Odd technical/legal categorizations of index criteria


#1

Over at this post @mlinksva raises a question about the Open Data Index Methodology. I’ve copied the issue from GitHub so more people can see it (as suggested by @Mor)

http://index.okfn.org/methodology/ says

Each dataset in each place is evaluated using nine questions that examine the technical and the legal openness of the dataset. In order to balance between the two aspects, each question is weighted differently and worth a different score.
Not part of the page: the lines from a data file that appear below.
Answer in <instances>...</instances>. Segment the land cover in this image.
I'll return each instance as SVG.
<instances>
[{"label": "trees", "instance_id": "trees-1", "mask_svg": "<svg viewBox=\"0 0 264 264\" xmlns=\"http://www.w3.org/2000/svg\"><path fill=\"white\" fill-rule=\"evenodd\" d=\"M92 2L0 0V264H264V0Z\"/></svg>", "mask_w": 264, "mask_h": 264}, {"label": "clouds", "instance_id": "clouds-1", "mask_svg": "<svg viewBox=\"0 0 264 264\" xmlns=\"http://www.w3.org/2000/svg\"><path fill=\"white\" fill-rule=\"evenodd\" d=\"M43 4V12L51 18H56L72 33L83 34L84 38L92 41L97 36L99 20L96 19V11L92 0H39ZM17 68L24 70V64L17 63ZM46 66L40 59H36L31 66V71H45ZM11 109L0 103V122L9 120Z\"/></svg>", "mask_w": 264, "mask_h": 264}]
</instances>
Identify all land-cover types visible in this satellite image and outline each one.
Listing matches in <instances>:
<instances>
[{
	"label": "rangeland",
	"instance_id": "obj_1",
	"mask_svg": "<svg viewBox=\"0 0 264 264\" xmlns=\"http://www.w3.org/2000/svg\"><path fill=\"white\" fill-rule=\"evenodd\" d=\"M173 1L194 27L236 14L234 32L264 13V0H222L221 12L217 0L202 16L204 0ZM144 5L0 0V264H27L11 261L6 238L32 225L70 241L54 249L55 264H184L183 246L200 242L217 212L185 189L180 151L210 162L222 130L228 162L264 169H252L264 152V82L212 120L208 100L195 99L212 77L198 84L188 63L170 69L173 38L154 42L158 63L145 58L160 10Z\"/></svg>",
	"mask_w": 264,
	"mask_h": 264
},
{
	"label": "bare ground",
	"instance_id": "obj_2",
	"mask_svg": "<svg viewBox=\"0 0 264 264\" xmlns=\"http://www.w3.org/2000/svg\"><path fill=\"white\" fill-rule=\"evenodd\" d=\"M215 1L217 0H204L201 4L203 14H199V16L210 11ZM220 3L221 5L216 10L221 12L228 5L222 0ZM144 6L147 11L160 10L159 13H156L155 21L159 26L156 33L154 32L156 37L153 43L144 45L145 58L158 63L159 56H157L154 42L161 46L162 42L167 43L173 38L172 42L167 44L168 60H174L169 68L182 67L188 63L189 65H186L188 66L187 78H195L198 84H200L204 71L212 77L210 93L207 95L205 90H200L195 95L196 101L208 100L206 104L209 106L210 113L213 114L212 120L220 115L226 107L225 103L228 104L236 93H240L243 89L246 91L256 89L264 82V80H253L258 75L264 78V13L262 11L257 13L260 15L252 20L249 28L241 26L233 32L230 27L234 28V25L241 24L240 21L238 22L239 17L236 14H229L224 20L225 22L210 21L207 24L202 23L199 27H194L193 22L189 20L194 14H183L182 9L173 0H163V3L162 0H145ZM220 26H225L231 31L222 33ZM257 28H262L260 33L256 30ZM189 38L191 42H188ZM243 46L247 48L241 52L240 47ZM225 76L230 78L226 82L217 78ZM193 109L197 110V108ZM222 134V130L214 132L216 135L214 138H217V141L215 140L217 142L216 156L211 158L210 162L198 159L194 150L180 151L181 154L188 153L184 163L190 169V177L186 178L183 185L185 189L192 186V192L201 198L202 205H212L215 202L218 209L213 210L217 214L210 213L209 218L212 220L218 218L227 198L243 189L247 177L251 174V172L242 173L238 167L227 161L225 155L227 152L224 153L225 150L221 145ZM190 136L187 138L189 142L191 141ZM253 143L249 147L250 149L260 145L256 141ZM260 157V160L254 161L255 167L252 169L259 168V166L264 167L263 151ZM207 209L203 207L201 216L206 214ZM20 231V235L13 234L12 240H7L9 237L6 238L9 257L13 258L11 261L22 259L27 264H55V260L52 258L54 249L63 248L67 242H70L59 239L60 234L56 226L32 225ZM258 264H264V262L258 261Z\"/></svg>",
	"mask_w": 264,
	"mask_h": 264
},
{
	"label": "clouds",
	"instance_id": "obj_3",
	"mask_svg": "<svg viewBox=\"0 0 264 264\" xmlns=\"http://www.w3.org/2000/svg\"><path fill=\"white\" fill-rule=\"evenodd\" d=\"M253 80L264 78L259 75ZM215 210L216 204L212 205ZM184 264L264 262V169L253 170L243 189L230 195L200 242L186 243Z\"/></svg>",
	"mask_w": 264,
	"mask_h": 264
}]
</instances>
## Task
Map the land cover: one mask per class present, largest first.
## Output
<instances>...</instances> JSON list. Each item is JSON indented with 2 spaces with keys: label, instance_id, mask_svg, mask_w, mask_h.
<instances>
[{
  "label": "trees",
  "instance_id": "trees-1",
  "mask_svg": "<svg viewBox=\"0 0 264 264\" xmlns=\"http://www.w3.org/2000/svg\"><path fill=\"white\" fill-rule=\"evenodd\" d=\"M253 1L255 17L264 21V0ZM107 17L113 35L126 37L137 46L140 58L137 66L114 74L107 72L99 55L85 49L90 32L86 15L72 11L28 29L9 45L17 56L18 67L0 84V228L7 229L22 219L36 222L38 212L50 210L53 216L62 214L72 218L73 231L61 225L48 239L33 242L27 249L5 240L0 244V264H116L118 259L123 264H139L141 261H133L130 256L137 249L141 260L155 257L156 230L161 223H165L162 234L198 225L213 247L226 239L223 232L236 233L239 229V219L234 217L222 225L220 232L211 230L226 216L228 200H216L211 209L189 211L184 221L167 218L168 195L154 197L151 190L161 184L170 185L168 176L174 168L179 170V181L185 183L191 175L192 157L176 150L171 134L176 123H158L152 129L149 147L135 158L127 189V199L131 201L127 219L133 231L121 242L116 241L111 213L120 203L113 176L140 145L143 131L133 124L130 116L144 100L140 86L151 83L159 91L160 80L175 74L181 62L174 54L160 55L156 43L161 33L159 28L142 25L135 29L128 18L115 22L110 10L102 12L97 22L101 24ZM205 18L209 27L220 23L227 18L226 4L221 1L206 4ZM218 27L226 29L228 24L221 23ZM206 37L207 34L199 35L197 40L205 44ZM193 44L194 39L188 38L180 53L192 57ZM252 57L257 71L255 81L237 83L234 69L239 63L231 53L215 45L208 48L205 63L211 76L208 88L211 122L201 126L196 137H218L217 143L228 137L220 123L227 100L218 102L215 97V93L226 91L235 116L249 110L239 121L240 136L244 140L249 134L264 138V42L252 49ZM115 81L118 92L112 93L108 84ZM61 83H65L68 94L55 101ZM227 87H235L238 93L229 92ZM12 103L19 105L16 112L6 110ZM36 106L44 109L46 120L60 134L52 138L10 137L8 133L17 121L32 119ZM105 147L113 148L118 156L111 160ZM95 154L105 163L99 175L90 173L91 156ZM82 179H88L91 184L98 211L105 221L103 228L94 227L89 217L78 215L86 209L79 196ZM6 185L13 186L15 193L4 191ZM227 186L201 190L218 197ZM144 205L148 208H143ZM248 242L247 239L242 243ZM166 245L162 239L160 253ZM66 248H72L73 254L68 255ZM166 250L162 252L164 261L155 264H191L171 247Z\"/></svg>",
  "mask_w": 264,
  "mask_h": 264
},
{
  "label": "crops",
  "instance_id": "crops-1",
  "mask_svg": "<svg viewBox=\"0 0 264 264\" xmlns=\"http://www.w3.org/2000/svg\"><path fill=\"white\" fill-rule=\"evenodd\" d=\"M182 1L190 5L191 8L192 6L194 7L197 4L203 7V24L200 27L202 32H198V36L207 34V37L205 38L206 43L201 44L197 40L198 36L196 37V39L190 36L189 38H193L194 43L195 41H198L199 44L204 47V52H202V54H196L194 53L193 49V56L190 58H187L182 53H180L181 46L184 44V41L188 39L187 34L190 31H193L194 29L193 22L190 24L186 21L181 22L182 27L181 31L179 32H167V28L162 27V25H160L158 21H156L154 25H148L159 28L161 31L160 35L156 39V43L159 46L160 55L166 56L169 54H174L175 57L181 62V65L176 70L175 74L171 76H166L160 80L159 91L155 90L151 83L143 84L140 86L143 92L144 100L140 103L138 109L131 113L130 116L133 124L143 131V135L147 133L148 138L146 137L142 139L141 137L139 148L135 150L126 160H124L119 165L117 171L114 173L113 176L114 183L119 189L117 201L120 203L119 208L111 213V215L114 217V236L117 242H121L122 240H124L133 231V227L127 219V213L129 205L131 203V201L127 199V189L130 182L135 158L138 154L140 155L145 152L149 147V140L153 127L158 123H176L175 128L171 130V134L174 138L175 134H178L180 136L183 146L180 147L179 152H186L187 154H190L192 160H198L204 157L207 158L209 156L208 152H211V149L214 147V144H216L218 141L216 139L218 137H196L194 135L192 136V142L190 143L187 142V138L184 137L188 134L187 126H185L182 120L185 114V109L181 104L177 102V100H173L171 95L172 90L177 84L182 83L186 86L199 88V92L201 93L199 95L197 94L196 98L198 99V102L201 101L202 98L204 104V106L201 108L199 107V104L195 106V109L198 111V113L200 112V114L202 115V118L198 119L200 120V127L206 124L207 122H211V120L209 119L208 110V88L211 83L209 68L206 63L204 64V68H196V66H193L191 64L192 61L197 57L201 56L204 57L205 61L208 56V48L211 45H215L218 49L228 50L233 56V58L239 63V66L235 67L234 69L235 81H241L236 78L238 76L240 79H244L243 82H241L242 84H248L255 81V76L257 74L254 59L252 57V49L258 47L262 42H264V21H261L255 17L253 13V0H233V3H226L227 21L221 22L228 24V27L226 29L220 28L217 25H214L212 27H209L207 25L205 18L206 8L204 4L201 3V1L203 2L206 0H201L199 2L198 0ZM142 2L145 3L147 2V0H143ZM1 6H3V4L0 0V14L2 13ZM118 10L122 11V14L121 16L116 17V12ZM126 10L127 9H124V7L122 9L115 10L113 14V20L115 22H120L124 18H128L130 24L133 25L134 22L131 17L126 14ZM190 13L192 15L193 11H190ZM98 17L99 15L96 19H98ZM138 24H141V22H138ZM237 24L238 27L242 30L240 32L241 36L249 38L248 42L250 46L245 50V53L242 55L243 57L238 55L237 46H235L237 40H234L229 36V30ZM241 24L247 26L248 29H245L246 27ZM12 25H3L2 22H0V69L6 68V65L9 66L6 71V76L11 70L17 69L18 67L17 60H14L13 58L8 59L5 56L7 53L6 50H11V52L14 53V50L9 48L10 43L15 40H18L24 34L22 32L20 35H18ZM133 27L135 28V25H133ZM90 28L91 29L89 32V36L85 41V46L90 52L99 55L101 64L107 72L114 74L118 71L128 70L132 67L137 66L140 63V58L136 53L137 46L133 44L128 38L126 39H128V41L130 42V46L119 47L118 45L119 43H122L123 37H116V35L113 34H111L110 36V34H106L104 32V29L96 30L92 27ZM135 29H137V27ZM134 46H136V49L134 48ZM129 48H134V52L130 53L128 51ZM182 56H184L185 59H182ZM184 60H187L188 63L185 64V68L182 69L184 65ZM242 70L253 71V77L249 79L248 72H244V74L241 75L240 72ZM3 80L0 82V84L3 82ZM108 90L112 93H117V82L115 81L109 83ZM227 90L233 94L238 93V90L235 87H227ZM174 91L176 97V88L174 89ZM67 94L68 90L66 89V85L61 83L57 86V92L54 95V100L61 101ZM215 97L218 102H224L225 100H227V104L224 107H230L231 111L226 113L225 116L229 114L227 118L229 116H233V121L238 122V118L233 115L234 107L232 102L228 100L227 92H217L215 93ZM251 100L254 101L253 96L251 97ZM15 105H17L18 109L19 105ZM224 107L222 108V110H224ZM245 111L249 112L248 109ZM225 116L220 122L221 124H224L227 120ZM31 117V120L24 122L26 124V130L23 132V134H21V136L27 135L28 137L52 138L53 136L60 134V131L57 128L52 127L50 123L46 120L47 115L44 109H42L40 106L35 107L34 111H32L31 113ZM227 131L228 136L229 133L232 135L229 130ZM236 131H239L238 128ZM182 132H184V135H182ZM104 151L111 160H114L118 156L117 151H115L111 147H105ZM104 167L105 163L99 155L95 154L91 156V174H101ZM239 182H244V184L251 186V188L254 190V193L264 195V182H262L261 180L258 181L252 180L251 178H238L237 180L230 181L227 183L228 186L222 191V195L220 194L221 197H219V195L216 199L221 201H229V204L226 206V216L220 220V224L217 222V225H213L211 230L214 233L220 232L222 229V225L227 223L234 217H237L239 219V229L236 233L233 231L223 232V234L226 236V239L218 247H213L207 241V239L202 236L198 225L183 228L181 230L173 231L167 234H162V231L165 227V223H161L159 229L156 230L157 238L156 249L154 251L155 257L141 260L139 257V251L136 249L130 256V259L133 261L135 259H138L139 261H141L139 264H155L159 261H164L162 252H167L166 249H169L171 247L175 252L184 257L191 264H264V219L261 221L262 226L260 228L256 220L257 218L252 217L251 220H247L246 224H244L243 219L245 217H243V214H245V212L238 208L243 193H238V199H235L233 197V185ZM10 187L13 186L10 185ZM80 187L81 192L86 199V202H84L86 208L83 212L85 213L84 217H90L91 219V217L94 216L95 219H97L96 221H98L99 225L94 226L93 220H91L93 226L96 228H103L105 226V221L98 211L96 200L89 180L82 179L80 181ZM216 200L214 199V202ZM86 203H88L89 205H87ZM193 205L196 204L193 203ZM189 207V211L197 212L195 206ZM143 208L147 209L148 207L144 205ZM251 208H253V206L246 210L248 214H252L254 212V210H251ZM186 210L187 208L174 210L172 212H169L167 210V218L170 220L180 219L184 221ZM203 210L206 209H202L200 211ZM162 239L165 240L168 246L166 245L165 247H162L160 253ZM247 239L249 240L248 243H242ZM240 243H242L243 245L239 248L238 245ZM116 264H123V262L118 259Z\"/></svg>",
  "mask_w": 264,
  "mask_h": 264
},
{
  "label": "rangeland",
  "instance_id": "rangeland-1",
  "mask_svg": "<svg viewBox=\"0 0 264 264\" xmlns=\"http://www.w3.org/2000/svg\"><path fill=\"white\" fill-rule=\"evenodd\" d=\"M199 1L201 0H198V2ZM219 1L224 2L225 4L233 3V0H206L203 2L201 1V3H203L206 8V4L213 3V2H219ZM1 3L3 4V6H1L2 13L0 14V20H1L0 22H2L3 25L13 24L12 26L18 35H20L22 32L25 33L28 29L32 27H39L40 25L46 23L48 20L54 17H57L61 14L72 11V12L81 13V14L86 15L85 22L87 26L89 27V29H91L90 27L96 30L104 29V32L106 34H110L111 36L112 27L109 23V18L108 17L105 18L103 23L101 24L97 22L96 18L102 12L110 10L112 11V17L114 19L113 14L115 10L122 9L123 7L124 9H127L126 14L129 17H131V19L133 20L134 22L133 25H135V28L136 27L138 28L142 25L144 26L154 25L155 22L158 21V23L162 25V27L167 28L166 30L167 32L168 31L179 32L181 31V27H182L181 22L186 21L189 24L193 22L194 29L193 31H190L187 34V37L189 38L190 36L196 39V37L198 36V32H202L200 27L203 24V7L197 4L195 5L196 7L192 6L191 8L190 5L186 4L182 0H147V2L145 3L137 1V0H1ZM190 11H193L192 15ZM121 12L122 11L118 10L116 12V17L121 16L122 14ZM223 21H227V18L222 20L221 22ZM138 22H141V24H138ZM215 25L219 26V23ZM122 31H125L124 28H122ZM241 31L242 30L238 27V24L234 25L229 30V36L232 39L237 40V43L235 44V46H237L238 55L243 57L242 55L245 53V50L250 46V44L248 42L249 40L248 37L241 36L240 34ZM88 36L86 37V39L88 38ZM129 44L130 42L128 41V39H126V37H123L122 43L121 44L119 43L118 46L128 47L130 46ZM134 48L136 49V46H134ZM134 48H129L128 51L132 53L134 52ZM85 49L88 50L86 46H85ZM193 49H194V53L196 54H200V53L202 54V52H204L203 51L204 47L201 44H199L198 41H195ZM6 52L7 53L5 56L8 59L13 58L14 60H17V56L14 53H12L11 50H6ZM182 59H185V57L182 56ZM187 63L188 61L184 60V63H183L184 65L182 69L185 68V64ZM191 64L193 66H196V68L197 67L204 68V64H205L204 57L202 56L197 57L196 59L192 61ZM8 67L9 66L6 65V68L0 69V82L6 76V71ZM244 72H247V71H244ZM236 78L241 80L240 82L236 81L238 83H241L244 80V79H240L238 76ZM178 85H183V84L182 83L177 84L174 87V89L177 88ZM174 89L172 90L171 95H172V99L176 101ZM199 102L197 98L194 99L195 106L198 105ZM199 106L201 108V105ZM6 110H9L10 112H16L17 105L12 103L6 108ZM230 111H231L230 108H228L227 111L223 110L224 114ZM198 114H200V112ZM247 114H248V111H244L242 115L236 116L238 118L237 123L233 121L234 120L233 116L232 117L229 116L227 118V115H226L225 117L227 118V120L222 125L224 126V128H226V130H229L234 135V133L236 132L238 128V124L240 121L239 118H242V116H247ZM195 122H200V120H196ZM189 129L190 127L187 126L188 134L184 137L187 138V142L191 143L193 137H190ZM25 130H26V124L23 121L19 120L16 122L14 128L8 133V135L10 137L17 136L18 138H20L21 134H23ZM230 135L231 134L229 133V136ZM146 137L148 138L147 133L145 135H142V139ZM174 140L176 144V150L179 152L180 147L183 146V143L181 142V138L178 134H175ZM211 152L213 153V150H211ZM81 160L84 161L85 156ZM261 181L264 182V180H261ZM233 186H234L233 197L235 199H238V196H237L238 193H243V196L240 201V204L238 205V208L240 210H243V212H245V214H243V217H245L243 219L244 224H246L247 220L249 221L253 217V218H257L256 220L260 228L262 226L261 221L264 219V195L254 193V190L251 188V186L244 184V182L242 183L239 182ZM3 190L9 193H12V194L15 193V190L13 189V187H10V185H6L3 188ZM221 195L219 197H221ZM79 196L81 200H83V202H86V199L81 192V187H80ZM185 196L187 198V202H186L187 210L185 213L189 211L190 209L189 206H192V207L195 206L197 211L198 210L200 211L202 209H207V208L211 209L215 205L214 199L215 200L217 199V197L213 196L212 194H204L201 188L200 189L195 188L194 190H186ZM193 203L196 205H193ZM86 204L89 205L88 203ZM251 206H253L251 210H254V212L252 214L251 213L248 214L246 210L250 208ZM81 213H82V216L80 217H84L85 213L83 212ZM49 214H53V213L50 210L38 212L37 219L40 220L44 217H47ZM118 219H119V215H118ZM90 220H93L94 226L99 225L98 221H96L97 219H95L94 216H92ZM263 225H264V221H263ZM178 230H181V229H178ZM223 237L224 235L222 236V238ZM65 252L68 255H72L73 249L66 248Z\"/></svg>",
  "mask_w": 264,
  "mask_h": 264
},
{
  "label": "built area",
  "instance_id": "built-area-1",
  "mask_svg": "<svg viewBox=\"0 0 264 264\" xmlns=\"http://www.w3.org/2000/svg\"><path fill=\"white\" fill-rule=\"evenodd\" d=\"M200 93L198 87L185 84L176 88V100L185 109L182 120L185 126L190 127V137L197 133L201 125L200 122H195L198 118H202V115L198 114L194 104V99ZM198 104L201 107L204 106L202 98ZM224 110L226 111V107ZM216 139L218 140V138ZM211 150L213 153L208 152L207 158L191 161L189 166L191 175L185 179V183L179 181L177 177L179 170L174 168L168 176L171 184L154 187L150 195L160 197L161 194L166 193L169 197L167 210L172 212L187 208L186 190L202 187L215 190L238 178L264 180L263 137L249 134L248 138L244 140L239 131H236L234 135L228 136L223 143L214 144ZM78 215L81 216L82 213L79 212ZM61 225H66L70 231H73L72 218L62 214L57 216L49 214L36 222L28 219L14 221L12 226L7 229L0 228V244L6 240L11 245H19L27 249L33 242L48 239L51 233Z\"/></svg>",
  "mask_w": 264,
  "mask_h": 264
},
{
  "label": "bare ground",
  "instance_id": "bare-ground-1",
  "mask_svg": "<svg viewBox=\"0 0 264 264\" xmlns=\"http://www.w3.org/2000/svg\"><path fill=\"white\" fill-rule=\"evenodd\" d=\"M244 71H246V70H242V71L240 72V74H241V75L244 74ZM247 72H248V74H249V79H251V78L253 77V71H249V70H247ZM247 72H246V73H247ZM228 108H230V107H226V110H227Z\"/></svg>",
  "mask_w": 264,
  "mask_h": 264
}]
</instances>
Together, the six technical questions are worth 50 points, the three legal questions are also worth 50 points.

The following questions examine technical openness:

Does the data exist?
Is the data in digital form?
Is the data available online?
Is the data machine-readable?
Is it available in bulk?
Is the data provided on a timely and up to date basis?

The following questions examine the legal status of openness:

Is the data publicly available?
Is the data available for free?
Is the data openly licensed?

Not clear to me how public availability and price are legal statuses.

Also not clear how some of the technical criteria are… technical.

Except for possibly the licensing and machine-readability criteria, the technical/legal distinction seems artificial and arbitrary.

I’d consider eliminating the distinction. If the 3 currently categorized as ‘legal’ criteria are worth half the score, it should because they are worth that, not because of an arbitrary and odd assignment into legal, and same for the ones currently assigned to technical.

What do you think?


Penalty for no bulk data not appropriate for realtime or big data
#2

I think that it does make sense if we interpret “legal” broadly as meaning the conditions of access:

  • Not publicly available is de facto exclusion
  • Free available is a condition of the license (i.e. the charging of a fee) - so “legal”
  • Openly licensed - this fits with the open definition openly licensed (i.e. licenses permits freedom to use, reuse and redistribute etc)

#3

I could argue most of the ‘technical’ points are conditions of access as well. I don’t get your second point at all – that’s not the case for any Open license. I don’t really care, just seems rather odd to me still.


#4

I tend to agree with @mlinksva. Perhaps it would be more meaningful to explain why each question received its individual weight and not get hung up on grouping questions. I think the explanations could have an educational value.


#5

@Stephen - can you elaborate what you mean when you say explanations? To be honest, every wighting system is arbitrary, and it depends at the end of the day on what we want to put our emphasis on. I think we give more points to machine readable and license since they are crucial points which most countries failed at (specifically license, most of the datasets are red because of this).

If you have any concrete ideas for this sections, I would be happy to incorporate them in the upcoming Index and make this section clearer.


#6

By “explanations” I meant explain why “openly licensed” gets a weight of 30 and bulk gets 10.

I don’t think @mlinksva or I were suggesting to change the weights of each question - just that the grouping didn’t make sense. Questions should be weighted, as you say, where you want to place emphasis - not by starting with a 50-50 split between “technical” and “legal” groupings.

So, as a suggestion:

  • drop the legal-technical grouping in the methodology
  • for each question, assign a weight and explain why it is more/less important, e.g.
    • Open licence means you can reuse it - that’s really important hence our weight is 30.
    • If the data is not available in bulk it’s not the end of the world - maybe there’s an API or you can download multiple files - hence our weight is 10.